On additive MDS codes with linear projections

TL;DR

This paper investigates conditions under which additive MDS codes over finite fields are equivalent to linear codes, providing new results for specific parameters and projection properties.

Contribution

It establishes that certain additive MDS codes with specific projection properties are equivalent to linear codes or linear over larger fields.

Findings

Additive MDS codes with three projection coordinates are linear under given conditions.

Codes with two disjoint projection subsets are equivalent to larger field linear codes.

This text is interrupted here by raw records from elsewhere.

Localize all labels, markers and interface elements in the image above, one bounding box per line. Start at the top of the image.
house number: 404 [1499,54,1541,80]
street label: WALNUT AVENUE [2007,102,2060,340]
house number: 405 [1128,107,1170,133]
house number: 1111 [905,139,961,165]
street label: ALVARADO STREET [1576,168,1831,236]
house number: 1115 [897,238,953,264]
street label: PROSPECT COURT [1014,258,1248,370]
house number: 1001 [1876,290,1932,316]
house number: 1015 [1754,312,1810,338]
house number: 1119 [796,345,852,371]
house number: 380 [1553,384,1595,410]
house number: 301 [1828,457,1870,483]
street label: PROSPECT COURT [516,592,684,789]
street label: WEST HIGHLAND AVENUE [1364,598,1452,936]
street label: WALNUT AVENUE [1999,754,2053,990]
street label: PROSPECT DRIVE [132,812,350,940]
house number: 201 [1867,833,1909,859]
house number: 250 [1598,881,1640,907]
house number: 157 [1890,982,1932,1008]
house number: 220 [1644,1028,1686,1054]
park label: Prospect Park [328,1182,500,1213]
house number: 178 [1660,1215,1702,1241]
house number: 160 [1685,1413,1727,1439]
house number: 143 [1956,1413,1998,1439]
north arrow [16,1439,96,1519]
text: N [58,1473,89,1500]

Results depend on code parameters like length, dimension, and projection properties.

Abstract

We support some evidence that a long additive MDS code over a finite field must be equivalent to a linear code. More precisely, let $C$ be an $\mathbb F_q$-linear $(n,q^{hk},n-k+1)_{q^h}$ MDS code over $\mathbb F_{q^h}$. If $k=3$, $h \in \{2,3\}$, $n > \max \{q^{h-1},h q -1\} + 3$, and $C$ has three coordinates from which its projections are equivalent to linear codes, we prove that $C$ itself is equivalent to a linear code. If $k>3$, $n > q+k$, and there are two disjoint subsets of coordinates whose combined size is at most $k-2$ from which the projections of $C$ are equivalent to linear codes, we prove that $C$ is equivalent to a code which is linear over a larger field than $\mathbb F_q$.